» Work to complete
1/ According to the article on the Metropolitan Opera backstage tour, what time does each daily tour begin?
2/ Extend the article on the Metropolitan Opera backstage tour with a few more paragraphs, picking up right after its last sentence.

» Excerpted passage
Met tour is something to sing about
Visitors on the backstage tour get a glimpse of the many props, costumes and sets.
By NAEDINE JOY HAZELL
NEW YORK -- As the tour group snaked around a corner crowded with props and costumes, one teen-ager slumped against a wall and rested her strawberry-blond head against the closed door.
She folded her arms and sighed heavily.
When she rolled her eyes, even veteran tour guide John Strahan looked disconcerted and stumbled a little in his talk about the Metropolitan Opera. Perhaps he made a mental note to suggest that only adults be allowed on the tour.
Then, without lifting her head from the door, the teen waved her brother over.
"God, listen to this," she said, flattening her ear against the door. "I think it's Patricia Racette."
And that's what you can expect on a backstage Metropolitan Opera tour -- the unexpected, like a teen-ager who can identify a soprano through a closed rehearsal door. (Note: The backstage tours are temporarily suspended because of heightened security, but they are expected to return in 2002.)
Non-experts welcome: What most people know about opera would fit on a Diet Coke flip top -- three tenors, a Magic Flute and a gal named A & iuml;da. But you don't have to like opera to like this backstage opera tour.
Even if you don't know Don Carlo from Don Giovanni, the 90-minute walking tour is an intriguing look behind the scenes at the clutter, chaos and creativity that collide to create one of the world's most impressive productions.
The show is for the "front of the house." It's for the more than 800,000 people who attend the more than 200 performances each season.
Contrasts: The daily tours show the other side. Starting each day at 3:45 p.m. (after rehearsal), the tours practically sneak into the place, coming in through the stage door. The nearly 1,000 performers, stagehands and musicians involved in every production enter through a dingy underground garage that's nothing like the rich red carpeting, sweeping staircases and chandeliers that welcome the audience.
The dressing rooms for the opera's "stars" are so modest, they'd make even a B-list Hollywood type whine.

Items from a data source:
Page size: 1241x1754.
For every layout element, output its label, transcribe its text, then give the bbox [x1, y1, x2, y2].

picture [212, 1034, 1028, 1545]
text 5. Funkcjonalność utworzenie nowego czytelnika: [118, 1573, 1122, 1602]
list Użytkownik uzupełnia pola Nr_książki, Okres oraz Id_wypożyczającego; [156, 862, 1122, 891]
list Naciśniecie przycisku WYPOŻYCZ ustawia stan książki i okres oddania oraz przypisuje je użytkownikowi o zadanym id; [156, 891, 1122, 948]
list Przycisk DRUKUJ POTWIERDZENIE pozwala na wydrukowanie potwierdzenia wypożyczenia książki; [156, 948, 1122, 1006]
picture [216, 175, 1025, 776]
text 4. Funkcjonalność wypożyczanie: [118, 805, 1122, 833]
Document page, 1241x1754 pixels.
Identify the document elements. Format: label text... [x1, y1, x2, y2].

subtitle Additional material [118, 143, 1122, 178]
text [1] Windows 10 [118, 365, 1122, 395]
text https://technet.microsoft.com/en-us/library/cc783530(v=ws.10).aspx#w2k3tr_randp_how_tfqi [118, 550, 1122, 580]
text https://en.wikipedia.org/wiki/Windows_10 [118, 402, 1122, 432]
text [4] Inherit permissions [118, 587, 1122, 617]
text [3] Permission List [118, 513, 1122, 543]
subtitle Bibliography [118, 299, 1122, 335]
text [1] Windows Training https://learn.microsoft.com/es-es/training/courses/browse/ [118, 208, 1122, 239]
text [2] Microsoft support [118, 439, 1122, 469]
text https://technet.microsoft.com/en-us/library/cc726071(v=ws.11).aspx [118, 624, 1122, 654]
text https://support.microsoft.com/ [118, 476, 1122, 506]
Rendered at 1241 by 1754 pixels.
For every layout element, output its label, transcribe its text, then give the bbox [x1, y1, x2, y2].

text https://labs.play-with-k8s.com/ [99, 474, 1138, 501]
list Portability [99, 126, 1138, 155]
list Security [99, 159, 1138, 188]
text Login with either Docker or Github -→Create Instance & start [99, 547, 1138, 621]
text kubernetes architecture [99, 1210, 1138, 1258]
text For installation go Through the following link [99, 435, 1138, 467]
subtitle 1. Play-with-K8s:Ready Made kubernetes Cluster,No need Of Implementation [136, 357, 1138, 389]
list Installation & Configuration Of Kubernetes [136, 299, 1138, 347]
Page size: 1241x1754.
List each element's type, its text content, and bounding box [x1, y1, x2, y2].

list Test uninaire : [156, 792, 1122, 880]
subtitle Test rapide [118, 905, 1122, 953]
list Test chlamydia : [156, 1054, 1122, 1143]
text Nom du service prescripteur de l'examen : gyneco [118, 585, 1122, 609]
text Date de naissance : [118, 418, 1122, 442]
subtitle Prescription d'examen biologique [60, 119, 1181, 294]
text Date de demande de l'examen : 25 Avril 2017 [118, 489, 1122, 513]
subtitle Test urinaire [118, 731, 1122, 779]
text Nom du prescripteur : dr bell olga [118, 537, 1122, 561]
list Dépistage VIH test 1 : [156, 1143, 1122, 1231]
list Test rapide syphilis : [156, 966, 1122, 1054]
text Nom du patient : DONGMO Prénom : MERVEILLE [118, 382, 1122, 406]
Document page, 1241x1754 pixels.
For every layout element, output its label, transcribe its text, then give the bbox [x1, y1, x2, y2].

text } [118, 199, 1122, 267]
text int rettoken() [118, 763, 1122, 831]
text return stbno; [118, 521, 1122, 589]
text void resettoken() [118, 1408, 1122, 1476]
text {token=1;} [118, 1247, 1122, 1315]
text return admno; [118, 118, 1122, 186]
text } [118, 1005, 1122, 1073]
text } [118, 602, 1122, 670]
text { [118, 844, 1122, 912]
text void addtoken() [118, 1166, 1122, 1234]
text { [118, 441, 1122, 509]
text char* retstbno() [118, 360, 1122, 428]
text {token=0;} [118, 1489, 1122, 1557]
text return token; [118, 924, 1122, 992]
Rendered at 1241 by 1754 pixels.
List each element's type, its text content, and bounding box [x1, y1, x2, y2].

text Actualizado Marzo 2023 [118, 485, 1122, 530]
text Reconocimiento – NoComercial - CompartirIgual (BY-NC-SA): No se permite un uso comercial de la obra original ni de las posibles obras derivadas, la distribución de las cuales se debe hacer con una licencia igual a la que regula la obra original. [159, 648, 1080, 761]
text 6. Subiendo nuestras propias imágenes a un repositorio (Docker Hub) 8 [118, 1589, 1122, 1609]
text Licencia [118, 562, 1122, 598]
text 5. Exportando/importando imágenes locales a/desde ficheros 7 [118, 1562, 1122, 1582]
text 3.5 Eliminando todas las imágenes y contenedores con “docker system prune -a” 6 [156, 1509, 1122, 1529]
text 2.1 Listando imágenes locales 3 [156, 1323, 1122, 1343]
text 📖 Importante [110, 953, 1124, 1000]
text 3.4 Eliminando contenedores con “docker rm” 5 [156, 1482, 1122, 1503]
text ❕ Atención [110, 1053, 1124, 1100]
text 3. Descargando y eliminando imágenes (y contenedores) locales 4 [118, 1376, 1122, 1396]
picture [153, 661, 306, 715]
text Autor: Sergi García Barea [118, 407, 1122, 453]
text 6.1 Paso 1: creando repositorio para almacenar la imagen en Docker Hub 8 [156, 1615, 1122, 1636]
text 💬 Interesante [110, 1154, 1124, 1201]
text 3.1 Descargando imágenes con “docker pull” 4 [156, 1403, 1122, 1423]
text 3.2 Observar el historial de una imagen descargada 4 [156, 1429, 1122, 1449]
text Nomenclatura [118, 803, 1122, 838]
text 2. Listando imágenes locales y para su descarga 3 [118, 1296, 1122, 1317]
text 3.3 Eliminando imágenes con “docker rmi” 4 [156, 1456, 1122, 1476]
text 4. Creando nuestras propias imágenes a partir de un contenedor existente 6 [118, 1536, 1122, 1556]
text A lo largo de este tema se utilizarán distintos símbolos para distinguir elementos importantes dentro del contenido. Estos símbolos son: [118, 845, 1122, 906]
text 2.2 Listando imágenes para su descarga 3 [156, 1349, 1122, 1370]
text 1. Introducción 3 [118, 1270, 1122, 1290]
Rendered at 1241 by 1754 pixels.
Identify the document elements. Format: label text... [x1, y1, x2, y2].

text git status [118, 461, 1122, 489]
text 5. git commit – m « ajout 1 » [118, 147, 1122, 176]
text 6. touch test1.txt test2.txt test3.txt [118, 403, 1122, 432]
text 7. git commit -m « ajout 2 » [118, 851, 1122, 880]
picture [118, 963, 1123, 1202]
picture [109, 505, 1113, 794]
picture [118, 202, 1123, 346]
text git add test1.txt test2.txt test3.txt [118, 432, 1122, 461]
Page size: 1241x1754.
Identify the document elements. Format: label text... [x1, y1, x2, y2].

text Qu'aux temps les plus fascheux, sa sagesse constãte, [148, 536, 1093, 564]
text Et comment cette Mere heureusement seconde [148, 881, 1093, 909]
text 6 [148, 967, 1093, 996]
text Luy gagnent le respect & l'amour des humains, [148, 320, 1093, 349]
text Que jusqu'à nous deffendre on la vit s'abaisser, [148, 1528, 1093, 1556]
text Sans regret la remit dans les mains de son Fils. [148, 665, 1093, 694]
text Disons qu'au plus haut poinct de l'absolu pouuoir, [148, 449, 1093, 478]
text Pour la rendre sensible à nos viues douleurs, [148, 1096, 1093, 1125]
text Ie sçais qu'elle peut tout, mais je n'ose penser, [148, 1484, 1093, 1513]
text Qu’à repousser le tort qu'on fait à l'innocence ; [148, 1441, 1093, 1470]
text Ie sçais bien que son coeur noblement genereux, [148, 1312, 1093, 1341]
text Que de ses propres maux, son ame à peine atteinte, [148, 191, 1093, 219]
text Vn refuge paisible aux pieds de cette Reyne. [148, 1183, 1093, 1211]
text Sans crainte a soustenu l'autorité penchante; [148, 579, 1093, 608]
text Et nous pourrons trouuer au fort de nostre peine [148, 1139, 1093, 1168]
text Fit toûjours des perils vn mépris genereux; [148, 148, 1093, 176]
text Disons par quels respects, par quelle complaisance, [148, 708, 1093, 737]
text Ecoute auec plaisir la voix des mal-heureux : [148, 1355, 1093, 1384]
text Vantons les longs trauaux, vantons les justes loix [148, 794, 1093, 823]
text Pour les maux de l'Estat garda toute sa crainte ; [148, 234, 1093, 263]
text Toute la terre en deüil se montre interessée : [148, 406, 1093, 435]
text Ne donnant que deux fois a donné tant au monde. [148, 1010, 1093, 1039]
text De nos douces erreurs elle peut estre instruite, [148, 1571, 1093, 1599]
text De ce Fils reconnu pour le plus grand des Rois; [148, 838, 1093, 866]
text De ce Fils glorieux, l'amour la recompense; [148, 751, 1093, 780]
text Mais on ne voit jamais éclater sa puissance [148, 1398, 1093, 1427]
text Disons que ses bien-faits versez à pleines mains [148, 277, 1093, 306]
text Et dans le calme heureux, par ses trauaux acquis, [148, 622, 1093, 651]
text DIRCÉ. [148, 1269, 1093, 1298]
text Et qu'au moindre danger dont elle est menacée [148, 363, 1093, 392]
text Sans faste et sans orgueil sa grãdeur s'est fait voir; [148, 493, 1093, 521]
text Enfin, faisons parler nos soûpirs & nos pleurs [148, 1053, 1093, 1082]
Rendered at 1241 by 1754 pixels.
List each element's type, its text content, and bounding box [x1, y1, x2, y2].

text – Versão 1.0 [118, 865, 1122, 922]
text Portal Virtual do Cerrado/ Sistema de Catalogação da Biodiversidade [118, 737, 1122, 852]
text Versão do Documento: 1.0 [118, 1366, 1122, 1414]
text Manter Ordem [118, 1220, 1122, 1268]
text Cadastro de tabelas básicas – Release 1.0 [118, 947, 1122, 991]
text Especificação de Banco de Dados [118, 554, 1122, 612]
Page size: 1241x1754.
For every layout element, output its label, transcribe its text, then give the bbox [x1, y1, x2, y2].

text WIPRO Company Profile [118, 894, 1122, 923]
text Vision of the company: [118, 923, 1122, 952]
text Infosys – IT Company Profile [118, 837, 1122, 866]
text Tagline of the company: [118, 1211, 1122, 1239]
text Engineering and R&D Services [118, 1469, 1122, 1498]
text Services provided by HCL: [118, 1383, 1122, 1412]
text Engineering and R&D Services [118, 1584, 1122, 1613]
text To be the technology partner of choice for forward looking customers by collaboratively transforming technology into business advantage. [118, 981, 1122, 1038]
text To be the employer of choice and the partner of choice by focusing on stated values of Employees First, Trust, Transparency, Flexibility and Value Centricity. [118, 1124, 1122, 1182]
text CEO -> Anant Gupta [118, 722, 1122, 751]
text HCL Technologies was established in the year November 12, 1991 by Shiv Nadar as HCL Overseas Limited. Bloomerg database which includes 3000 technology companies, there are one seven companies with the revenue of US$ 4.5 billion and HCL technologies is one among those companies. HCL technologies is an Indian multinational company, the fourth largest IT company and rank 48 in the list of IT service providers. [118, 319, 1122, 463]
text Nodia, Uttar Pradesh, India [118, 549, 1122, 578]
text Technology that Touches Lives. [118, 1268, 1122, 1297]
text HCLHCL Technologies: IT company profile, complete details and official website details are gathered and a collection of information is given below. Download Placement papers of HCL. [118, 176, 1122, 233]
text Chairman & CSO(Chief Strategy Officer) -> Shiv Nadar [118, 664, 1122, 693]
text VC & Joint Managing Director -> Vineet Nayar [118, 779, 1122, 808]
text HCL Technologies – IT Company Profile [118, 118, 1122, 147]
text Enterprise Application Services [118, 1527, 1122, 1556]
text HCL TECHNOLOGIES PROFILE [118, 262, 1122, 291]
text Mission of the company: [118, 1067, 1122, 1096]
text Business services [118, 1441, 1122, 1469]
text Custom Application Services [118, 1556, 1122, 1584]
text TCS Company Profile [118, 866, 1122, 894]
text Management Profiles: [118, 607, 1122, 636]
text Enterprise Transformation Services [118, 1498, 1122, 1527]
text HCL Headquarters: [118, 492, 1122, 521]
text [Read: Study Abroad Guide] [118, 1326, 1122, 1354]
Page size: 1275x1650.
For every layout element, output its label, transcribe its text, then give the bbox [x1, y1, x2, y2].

» Results for the exercise
1/ Each daily tour begins at 3:45 p.m., after rehearsal.

2/
The prop master's area looks like a dozen picked-over tag sales. Its bins -- of fake swords and scepters, fake flower arrangements, pretend musical instruments, cabinets groaning with pitchers, glasses, ashtrays, hatboxes and wall sconces -- overflow their containers.
The wig shop, one of the largest in the world, is crammed floor to ceiling with boxes of hairpieces made from humanlike yak hair.
The cinder-block hallways are lined with rolling costume racks, straining under yards and yards of velvet, satin and brocade.
"In the old, early days of opera, singers often provided their own costumes," Strahan said of the days before $80 seats. These days, opera is an elaborately staged cultural offering.
"For every person you see on stage, there are 10 behind the scenes who got them there," Strahan said during a tour last spring.
Scenery: Also behind the scenes is a rich m & eacute;lange of towering bits of scenery -- the glittering ornate Paris gambling salon from "Manon" or the stony solidity of the Temple of Solomon for "Nabucco." From the audience, they look real enough to touch, but stacked like groceries backstage, they are little more than pretty plywood, Styrofoam and faux brick.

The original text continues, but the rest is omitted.